Bold mine. The overall problems in the market have nothing to do with the CRA or Fannie and Freddie originated loans. The problems were generated from Alt-A and subprime loans that had little involvement in CRA or the GSEs on the front end. Even then the issue for GSEs was that the market lost a ton of money–not just temporary liquidity, but money was lost on bad investments in MBSs. So when Fannie and Freddie would have to borrow more money, the money was expensive and that squeezed their capital requirements and that is what led to their bailouts.
Who is to blame for this mess–those assholes predatory lenders that Blagojevich bowed to.

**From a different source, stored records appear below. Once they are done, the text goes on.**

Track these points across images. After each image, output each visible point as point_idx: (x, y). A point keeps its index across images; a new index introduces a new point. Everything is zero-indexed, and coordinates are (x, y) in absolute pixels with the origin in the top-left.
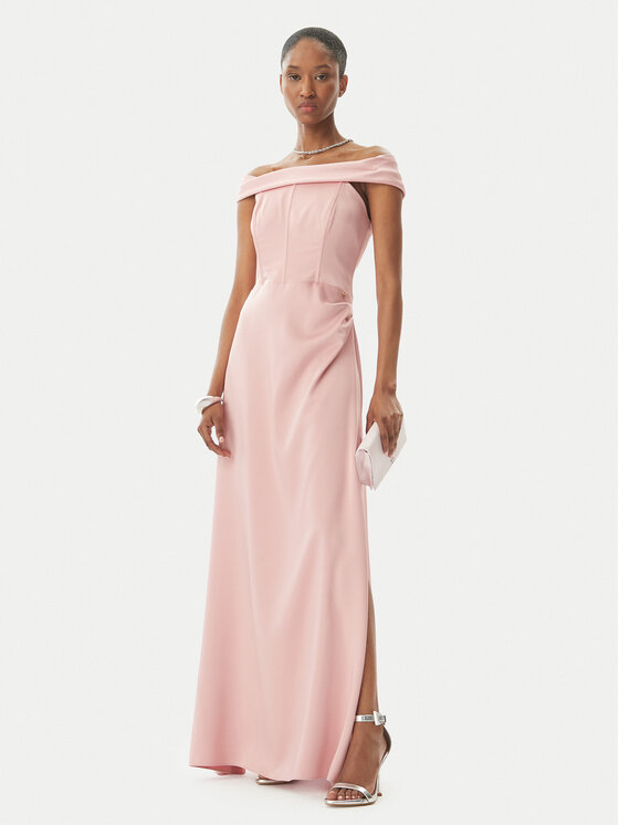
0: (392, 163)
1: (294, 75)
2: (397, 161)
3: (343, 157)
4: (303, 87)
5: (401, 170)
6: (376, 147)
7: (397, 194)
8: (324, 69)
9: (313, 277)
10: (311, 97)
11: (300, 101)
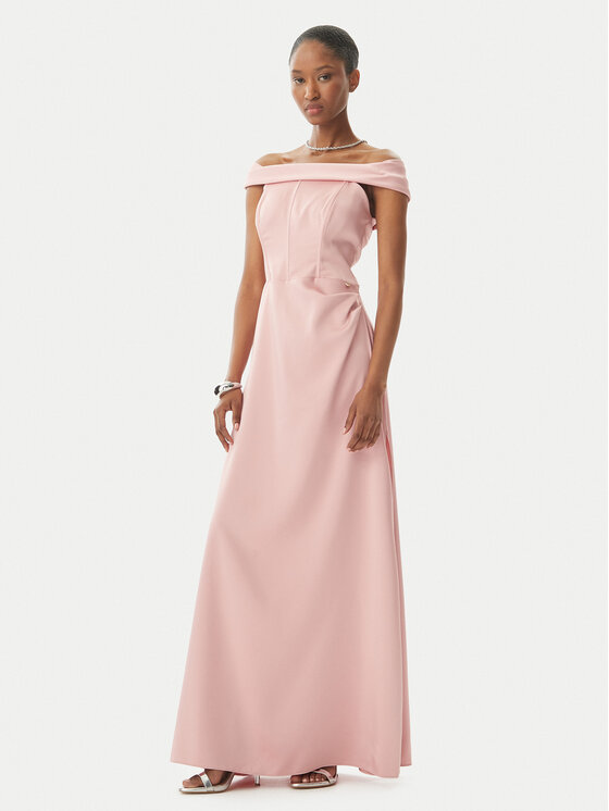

Sandoval and Madigan were doing the right thing. For all of his bluster about looking out for the public, Rod Blagojevich sold out the homebuyers in Illinois to a bunch of predatory lenders who didn’t want borrowers to know what they were doing. Remember that the next time he tries to criticize anyone, but especially John Fritchey who represented a payday loan company in a zoning matter. Fritchey isn’t the one who got in the way of educating consumers to make good financial decisions. Rod Blagojevich is.
Not sure which is worse, the racist rants blaming unrelated legislation which allowed “those people” to buy up “our” homes or the overwhelming evidence that privatization and the growing might of the Legislative-Wall Street Complex (see, “Military-Industrial Complex” and “Shock Doctrine Economics”) ain’t always the shiznit.
…Both seem equally horrible in their own ways.